Two years of remote engineering taught me that the only thing that keeps a distributed team from falling apart is how we write things down.
When you don't have a room to stand in front of, a specification, a bug report, or an architecture decision record becomes your lifeline. I learned that the clearer the text, the fewer back‑and‑forth emails and the better the decisions.
In a co‑located crew, knowledge lives in people’s heads and you can ask a coworker. In a distributed crew that knowledge disappears. The teams that survived treated documentation as infrastructure: runbooks for ops, architecture decision records for design, onboarding docs that let a new hire start contributing without hunting for answers.
For example, we used to have a shared Google Drive folder for all our documentation. It was easy to find what we needed and add new documents. We also used tools like Confluence and Notion to create and share knowledge across teams. Having a centralized location for documentation helped reduce confusion and miscommunication.
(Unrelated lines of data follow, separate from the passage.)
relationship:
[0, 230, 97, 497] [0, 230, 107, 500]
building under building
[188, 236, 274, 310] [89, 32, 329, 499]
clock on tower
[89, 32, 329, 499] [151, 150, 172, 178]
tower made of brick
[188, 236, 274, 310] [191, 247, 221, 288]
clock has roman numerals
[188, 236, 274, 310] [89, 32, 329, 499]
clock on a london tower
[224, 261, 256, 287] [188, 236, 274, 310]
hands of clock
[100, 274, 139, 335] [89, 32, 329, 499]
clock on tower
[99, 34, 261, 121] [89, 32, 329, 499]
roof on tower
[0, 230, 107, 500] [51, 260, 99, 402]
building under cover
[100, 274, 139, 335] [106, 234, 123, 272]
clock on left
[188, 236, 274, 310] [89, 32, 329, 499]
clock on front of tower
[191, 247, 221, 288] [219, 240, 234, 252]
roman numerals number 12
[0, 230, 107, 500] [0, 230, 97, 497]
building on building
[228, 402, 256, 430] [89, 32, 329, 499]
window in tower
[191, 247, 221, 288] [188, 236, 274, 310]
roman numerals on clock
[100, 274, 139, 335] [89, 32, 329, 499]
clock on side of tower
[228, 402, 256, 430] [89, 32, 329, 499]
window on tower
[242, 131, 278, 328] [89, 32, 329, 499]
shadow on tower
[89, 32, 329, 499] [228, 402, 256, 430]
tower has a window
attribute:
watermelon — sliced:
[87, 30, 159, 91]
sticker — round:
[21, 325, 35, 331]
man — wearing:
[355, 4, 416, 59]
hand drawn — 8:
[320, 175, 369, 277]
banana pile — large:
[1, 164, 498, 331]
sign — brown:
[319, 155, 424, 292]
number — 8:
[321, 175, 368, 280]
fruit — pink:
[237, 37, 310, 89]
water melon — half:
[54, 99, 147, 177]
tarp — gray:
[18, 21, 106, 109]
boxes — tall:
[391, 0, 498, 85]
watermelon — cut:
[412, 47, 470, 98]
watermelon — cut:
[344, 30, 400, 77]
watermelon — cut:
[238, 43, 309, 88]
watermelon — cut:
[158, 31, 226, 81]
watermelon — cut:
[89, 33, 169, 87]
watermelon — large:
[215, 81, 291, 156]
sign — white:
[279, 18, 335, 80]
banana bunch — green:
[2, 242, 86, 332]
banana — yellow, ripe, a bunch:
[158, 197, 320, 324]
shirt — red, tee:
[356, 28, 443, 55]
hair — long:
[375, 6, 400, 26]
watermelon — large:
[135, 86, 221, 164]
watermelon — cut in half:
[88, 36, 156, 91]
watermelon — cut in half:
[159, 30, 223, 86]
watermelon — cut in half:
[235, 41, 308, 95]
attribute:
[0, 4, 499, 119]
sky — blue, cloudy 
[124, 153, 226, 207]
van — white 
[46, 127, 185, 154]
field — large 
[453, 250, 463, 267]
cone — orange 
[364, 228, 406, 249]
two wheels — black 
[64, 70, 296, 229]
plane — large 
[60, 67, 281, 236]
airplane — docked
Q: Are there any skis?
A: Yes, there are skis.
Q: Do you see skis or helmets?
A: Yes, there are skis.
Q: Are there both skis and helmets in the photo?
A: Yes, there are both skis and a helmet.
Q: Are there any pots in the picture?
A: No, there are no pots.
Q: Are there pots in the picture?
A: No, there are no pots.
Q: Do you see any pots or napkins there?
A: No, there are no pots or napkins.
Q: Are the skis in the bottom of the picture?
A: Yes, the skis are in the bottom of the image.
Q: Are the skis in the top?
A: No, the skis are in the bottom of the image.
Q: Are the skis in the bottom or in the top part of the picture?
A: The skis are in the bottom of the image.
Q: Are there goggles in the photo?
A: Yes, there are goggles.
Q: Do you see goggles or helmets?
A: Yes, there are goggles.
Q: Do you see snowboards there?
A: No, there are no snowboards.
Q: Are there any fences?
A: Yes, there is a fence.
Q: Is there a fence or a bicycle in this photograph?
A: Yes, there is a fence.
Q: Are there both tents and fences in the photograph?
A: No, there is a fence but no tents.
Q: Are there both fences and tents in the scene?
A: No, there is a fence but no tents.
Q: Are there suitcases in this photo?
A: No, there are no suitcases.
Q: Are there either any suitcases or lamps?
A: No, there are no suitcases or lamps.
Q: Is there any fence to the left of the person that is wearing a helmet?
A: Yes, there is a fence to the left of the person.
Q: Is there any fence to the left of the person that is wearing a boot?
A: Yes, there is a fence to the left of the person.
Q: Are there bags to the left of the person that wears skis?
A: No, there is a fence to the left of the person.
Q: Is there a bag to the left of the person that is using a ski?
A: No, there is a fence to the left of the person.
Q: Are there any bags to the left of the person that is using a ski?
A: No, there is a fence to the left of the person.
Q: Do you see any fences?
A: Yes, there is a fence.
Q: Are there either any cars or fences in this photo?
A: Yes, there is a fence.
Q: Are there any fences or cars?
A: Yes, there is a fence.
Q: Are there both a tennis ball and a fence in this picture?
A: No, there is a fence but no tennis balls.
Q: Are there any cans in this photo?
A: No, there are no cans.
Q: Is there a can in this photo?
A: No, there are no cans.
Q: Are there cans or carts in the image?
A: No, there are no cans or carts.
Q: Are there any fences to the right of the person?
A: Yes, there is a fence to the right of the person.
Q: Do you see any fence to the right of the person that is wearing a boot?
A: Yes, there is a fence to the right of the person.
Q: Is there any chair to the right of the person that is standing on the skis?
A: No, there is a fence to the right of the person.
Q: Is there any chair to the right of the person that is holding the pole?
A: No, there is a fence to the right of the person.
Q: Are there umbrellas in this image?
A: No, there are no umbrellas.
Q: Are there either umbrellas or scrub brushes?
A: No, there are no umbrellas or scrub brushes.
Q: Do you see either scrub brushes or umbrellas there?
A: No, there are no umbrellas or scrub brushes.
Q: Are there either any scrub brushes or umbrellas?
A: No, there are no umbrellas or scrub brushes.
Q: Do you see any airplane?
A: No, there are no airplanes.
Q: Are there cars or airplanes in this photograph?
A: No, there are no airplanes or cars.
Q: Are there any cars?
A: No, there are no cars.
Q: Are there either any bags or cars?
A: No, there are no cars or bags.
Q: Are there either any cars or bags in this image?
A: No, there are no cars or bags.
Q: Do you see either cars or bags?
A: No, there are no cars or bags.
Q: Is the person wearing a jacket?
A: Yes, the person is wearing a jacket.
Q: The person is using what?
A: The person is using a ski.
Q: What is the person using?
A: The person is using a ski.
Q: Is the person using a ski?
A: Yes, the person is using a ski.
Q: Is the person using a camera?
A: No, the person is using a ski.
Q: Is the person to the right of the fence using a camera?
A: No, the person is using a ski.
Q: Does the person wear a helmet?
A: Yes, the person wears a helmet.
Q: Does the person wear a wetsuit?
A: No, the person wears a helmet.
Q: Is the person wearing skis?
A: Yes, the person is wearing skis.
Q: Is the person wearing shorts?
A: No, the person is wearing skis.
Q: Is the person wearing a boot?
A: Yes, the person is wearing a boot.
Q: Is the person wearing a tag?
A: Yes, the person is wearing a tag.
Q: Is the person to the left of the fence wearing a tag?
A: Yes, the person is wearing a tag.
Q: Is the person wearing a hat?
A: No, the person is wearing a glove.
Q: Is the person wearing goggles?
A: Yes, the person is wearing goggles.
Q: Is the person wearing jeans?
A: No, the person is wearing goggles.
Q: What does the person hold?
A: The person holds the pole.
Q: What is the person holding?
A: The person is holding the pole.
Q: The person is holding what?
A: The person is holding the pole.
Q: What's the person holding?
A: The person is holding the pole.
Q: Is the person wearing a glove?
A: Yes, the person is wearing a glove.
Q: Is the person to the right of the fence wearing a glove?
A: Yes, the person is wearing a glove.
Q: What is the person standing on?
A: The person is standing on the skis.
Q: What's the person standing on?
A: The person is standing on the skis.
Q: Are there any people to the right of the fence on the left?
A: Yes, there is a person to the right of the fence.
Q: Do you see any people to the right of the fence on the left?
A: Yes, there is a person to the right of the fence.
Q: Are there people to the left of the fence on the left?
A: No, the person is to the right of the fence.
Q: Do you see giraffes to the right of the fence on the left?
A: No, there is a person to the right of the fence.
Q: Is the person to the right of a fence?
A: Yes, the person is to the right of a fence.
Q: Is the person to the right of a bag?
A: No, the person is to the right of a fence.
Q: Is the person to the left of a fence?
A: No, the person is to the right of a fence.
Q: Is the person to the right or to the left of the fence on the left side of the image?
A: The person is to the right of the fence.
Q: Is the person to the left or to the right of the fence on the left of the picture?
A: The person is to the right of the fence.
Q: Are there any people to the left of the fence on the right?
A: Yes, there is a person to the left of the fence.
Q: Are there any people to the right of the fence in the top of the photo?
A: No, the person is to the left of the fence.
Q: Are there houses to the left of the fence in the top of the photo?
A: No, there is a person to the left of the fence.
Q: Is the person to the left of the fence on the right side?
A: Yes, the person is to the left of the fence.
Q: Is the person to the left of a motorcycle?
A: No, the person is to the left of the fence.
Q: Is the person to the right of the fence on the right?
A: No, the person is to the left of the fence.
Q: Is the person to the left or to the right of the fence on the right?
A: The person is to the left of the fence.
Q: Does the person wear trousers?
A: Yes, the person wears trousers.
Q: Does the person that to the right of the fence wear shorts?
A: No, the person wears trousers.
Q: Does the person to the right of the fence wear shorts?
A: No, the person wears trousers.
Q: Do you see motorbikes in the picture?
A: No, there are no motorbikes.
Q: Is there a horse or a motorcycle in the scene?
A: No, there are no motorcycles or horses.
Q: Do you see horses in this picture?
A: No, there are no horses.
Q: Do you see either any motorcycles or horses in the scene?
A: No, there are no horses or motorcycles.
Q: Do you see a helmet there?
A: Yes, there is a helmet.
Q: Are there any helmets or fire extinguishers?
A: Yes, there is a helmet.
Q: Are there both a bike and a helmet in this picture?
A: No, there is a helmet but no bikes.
Synchronous time is a scarce commodity when you have to juggle three or four time zones. We started treating it like a resource. When a meeting is scheduled, I ask: does it need real‑time give‑and‑take, or can the same outcome be achieved through a shared document?
The highest‑value uses of synchronous time turned out to be three things: complex design discussions where back‑and‑forth sparks faster decisions, production incidents that demand coordinated action, and moments of relationship building that a text thread can’t replace. For instance, during a recent incident, we used Zoom to quickly coordinate with the team and resolve the issue within an hour.
Culture is not a by‑product of proximity. Psychological safety, clear standards, and a shared sense of quality can survive a distance, but they need explicit attention. We wrote down norms that were once implicit and made them visible on a shared board. This helped new team members understand our expectations and values.
We also made a conscious effort to prioritize documentation and asynchronous communication. For every meeting, we made sure to create a shared document with notes and action items. This helped reduce the number of follow-up meetings and ensured everyone was on the same page. Tools like Slack and Asana helped us stay organized and focused.
Leadership at a distance means giving context, not taking it for granted. I started sharing my own decision rationale and the constraints I was working against. That transparency made it easier for the team to trust that I wasn’t making blind choices.
The takeaway from two years of remote work is simple: if you want a distributed team to perform, invest in writing, document everything, and schedule synchronous time wisely.